Required action - Reproduce each entry exactly, so that everything except the pictures is carried over.

┄┄┄┄┄┄┄┄┄┄┄┄┄┄┄┄┄┄┄┄

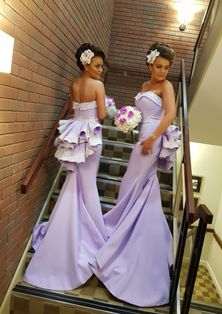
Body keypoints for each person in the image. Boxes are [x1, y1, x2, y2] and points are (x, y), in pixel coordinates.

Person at [90, 42, 180, 307]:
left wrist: (153, 137)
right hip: (143, 137)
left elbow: (171, 113)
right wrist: (127, 118)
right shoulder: (144, 86)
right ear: (150, 64)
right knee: (135, 184)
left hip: (152, 140)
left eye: (166, 68)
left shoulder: (167, 87)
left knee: (134, 182)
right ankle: (135, 230)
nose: (163, 72)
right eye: (159, 66)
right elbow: (142, 113)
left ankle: (123, 231)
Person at [24, 43, 108, 290]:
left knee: (74, 182)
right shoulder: (98, 86)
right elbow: (101, 115)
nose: (101, 70)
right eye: (97, 65)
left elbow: (72, 109)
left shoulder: (74, 83)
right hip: (90, 137)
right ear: (86, 63)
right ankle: (94, 235)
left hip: (75, 134)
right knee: (89, 185)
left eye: (102, 66)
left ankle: (65, 227)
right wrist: (104, 105)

┄┄┄┄┄┄┄┄┄┄┄┄┄┄┄┄┄┄┄┄

Response area -
Body keypoints for each person in the image. Boxes are [x1, y1, x2, y2] and points are (x, y), in pixel coordinates.

Person at [90, 42, 180, 307]:
left wrist: (153, 137)
right hip: (143, 137)
left elbow: (171, 113)
right wrist: (127, 118)
right shoulder: (144, 86)
right ear: (150, 64)
right knee: (135, 184)
left hip: (152, 140)
left eye: (166, 68)
left shoulder: (167, 87)
left knee: (134, 182)
right ankle: (135, 230)
nose: (163, 72)
right eye: (159, 66)
right elbow: (142, 113)
left ankle: (123, 231)
Person at [24, 43, 108, 290]:
left knee: (74, 182)
right shoulder: (98, 86)
right elbow: (101, 115)
nose: (101, 70)
right eye: (97, 65)
left elbow: (72, 109)
left shoulder: (74, 83)
right hip: (90, 137)
right ear: (86, 63)
right ankle: (94, 235)
left hip: (75, 134)
right knee: (89, 185)
left eye: (102, 66)
left ankle: (65, 227)
right wrist: (104, 105)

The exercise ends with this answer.